▸ Task requirements
List every line of the notation text in these records as a numbered list, and skip any blank lines. Leave the pictures out of your answer.

[Stored data entries]
····················

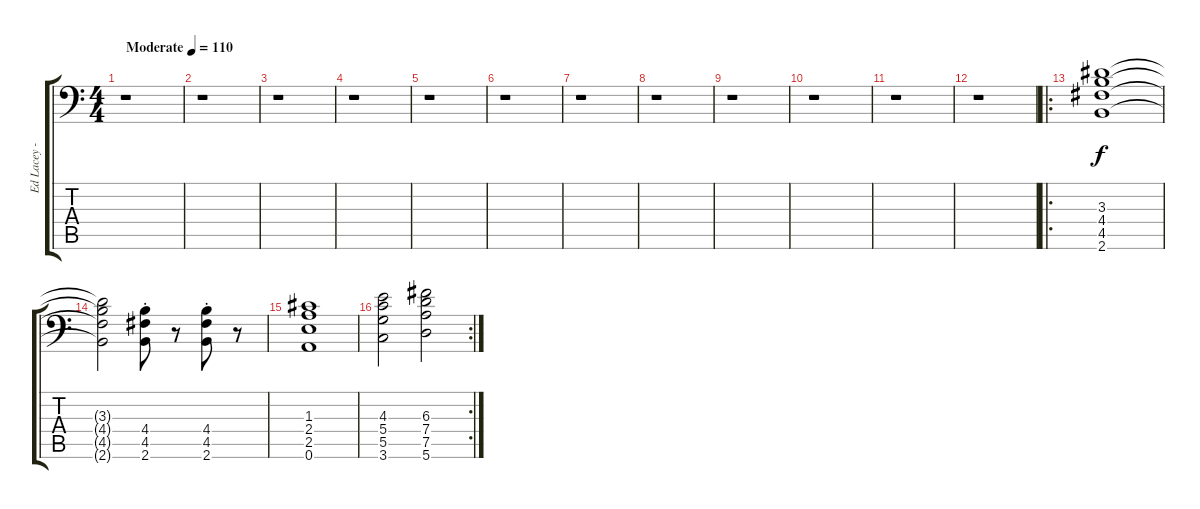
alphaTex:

\track ("Ed Lacey - Guitar" "Ed Lacey -") {instrument distortionguitar}
\staff {score tabs}
\tuning (A3 E3 C3 G2 D2 A1) {hide}
\ts (4 4)
\tempo (110 "Moderate")
\clef f4
\ks c
r.1{dy f instrument distortionguitar} |
r.1 |
r.1 |
r.1 |
r.1 |
r.1 |
r.1 |
r.1 |
r.1 |
r.1 |
r.1 |
r.1 |
\ro
(3.3 4.4 4.5 2.6).1 |
(3.3{t} 4.4{t} 4.5{t} 2.6{t}).2 (4.4{st} 4.5{st} 2.6{st}).8 r.8 (4.4{st} 4.5{st} 2.6{st}).8 r.8 |
(1.3 2.4 2.5 0.6).1 |
\rc 2
(4.3 5.4 5.5 3.6).2 (6.3 7.4 7.5 5.6).2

····················

▸ Result below
1. alphaTex:
2. \track ("Ed Lacey - Guitar" "Ed Lacey -") {instrument distortionguitar}
3. \staff {score tabs}
4. \tuning (A3 E3 C3 G2 D2 A1) {hide}
5. \ts (4 4)
6. \tempo (110 "Moderate")
7. \clef f4
8. \ks c
9. r.1{dy f instrument distortionguitar} |
10. r.1 |
11. r.1 |
12. r.1 |
13. r.1 |
14. r.1 |
15. r.1 |
16. r.1 |
17. r.1 |
18. r.1 |
19. r.1 |
20. r.1 |
21. \ro
22. (3.3 4.4 4.5 2.6).1 |
23. (3.3{t} 4.4{t} 4.5{t} 2.6{t}).2 (4.4{st} 4.5{st} 2.6{st}).8 r.8 (4.4{st} 4.5{st} 2.6{st}).8 r.8 |
24. (1.3 2.4 2.5 0.6).1 |
25. \rc 2
26. (4.3 5.4 5.5 3.6).2 (6.3 7.4 7.5 5.6).2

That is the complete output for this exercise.